Another one of Mather’s fireplaces.
They’re quick to say that style isn’t fashion. It’s actually something deeper that has been developed within our community over centuries and is inextricably tied to place and to history. “It’s how people lived,” Mather says. “Most were looking to be near water. You have to protect yourself from predators. You have to get some sort of heat, and you have to have work areas, and you have to have animals, and gardens, and all the things we’re still working on.”

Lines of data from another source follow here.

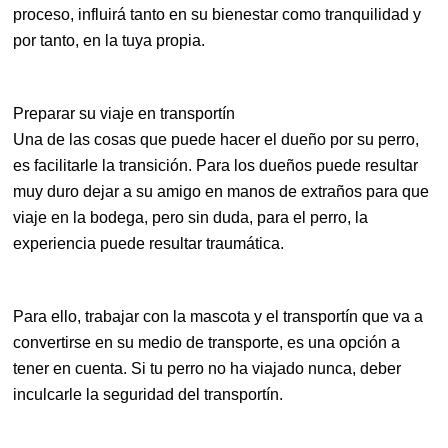
proceso, influirá tanto en su bienestar como tranquilidad y
por tanto, en la tuya propia.
Preparar su viaje en transportín
Una de las cosas que puede hacer el dueño por su perro,
es facilitarle la transición. Para los dueños puede resultar
muy duro dejar a su amigo en manos de extraños para que
viaje en la bodega, pero sin duda, para el perro, la
experiencia puede resultar traumática.
Para ello, trabajar con la mascota y el transportín que va a
convertirse en su medio de transporte, es una opción a
tener en cuenta. Si tu perro no ha viajado nunca, deber
inculcarle la seguridad del transportín.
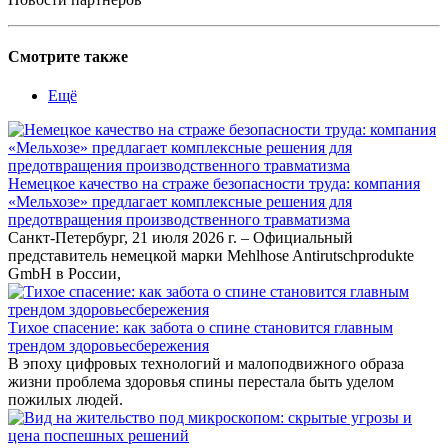
Смотрите также
Ещё
Немецкое качество на страже безопасности труда: компания
«Мельхозе» предлагает комплексные решения для
предотвращения производственного травматизма
Санкт-Петербург, 21 июля 2026 г. – Официальный
представитель немецкой марки Mehlhose Antirutschprodukte
GmbH в России,
Тихое спасение: как забота о спине становится главным
трендом здоровьесбережения
В эпоху цифровых технологий и малоподвижного образа
жизни проблема здоровья спины перестала быть уделом
пожилых людей.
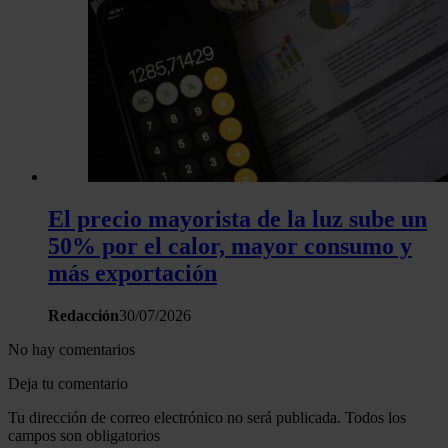
El precio mayorista de la luz sube un
50% por el calor, mayor consumo y
más exportación
Redacción
30/07/2026
No hay comentarios
Deja tu comentario
Tu dirección de correo electrónico no será publicada. Todos los
campos son obligatorios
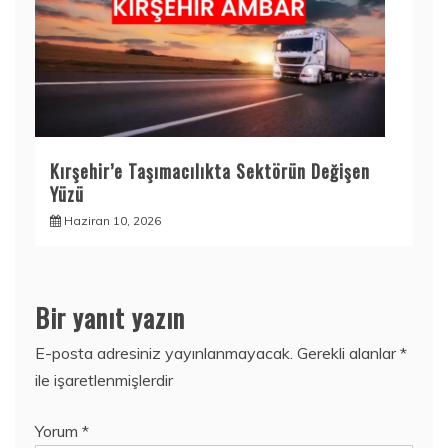
Kırşehir’e Taşımacılıkta Sektörün Değişen
Yüzü
Haziran 10, 2026
Bir yanıt yazın
E-posta adresiniz yayınlanmayacak.
Gerekli alanlar
*
ile işaretlenmişlerdir
Yorum
*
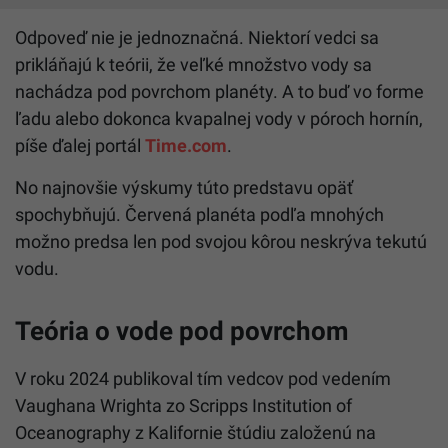
Odpoveď nie je jednoznačná. Niektorí vedci sa
prikláňajú k teórii, že veľké množstvo vody sa
nachádza pod povrchom planéty. A to buď vo forme
ľadu alebo dokonca kvapalnej vody v póroch hornín,
píše ďalej portál
Time.com
.
No najnovšie výskumy túto predstavu opäť
spochybňujú. Červená planéta podľa mnohých
možno predsa len pod svojou kôrou neskrýva tekutú
vodu.
Teória o vode pod povrchom
V roku 2024 publikoval tím vedcov pod vedením
Vaughana Wrighta zo Scripps Institution of
Oceanography z Kalifornie štúdiu založenú na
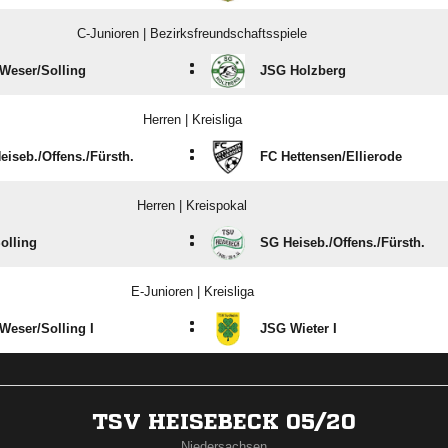
C-Junioren | Bezirksfreundschaftsspiele
:
Weser/​Solling
JSG Holzberg
Herren | Kreisliga
:
iseb./​Offens./​Fürsth.
FC Hettensen/​Ellierode
Herren | Kreispokal
:
olling
SG Heiseb./​Offens./​Fürsth.
E-Junioren | Kreisliga
:
Weser/​Solling I
JSG Wieter I
TSV HEISEBECK 05/20
Niedersachsen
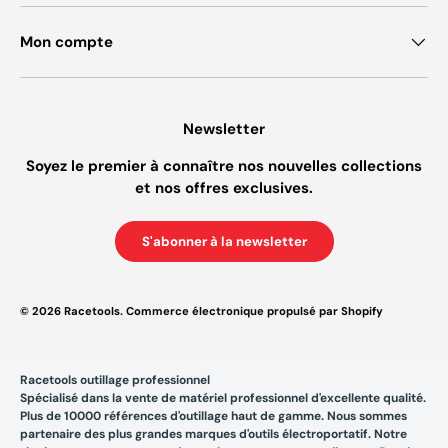
Mon compte
Newsletter
Soyez le premier à connaître nos nouvelles collections
et nos offres exclusives.
S'abonner à la newsletter
© 2026
Racetools
.
Commerce électronique propulsé par Shopify
Racetools outillage professionnel
Spécialisé dans la vente de matériel professionnel d'excellente qualité.
Plus de 10000 références d'outillage haut de gamme. Nous sommes
partenaire des plus grandes marques d'outils électroportatif. Notre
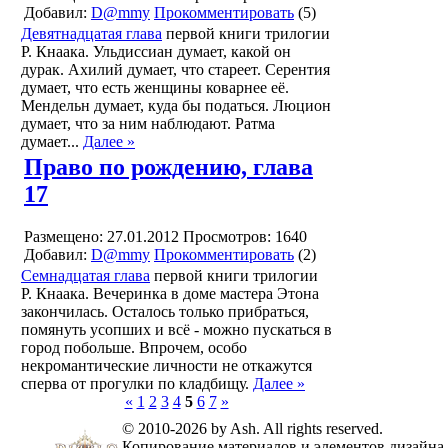
Добавил:
D@mmy
Прокомментировать
(5)
Девятнадцатая глава
первой книги трилогии
Р. Кнаака. Ульдиссиан думает, какой он
дурак. Ахилий думает, что стареет. Серентия
думает, что есть женщины коварнее её.
Мендельн думает, куда бы податься. Люцион
думает, что за ним наблюдают. Ратма
думает...
Далее »
Право по рождению, глава
17
Размещено: 27.01.2012
Просмотров: 1640
Добавил:
D@mmy
Прокомментировать
(2)
Семнадцатая глава
первой книги трилогии
Р. Кнаака. Вечеринка в доме мастера Этона
закончилась. Осталось только прибраться,
помянуть усопших и всё - можно пускаться в
город побольше. Впрочем, особо
некромантические личности не откажутся
сперва от прогулки по кладбищу.
Далее »
«
1
2
3
4
5
6
7
»
© 2010-2026 by Ash. All rights reserved.
Копирование материалов и элементов дизайна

Folk art decor in Mather’s home.
As they say in the book, “Here man and landscape come together with such mutual benefit that the landscape is brought into human scale, and human inhabitation makes no attempt to master elements beyond its scope.”
Beyond the Bounds of Santa Fe
The homes they captured – mostly in Santa Fe but some further afield in northern New Mexico – not only show us Santa Fe style in action but also provide us with an incredible historical record. Like the home Woods visited where a woman lived who had travelled to Santa Fe in a covered wagon. Upstairs in a bat-filled attic, the woman showed her saddles that had made that journey. “It was an enormous opportunity to get in this house and see these saddles that had come over on the Santa Fe Trail,” Woods says.

Old family photos in frames lay below a beaded Haitian vodou flag in Mather’s home.
And it wasn’t only history covered in Santa Fe Style but also a glimpse to the future with insights into contemporary homes like Charles Johnson’s Boulder House in Scottsdale, Arizona where rocks protrude into the living spaces, blurring the lines between indoors and outdoors and with more than a passing nod to early indigenous cave dwellings and Frank Lloyd Wright’s Fallingwater. Or a passive solar home in Santa Fe designed by architect Robert W. Peters that blends Japanese sensibilities with a distinctively Southwestern feel. “We were looking back and looking forward,” says Mather.

The living room inside Mather’s home.
The Changing of the Times
As the city has expanded, so has the size of homes and with that, a loss of the intimacy that you find in a home like Mather’s. Both authors served on the Historic Design Review Board (now the Historic Districts Review Board) to help ensure that these buildings aren’t lost to over-zealous owners and developers. “The idea is to try and maintain the streetscape, and the streetscape is maintained by individual homes,” Wood says.
While they focused on the architectural elements of Santa Fe style – the rounded shape of a kiva fireplace, the exterior corbels and portales, and the interior vigas and latillas, the two also looked at distinctive decorative arts like tinwork, furniture, and textiles that bring Santa Fe style to life.

A chair leads into a hallway inside Mather’s home.
And while Santa Fe Style captures a moment in time, it has also stood the test of time. “It was a lifechanger for both of us in a lot of ways. I feel fortunate that Christine thought of this, was kind enough to ask me, and that we got to do it,” says Woods. Mather adds, “We were in the right place at also the right time, and we were the right people.”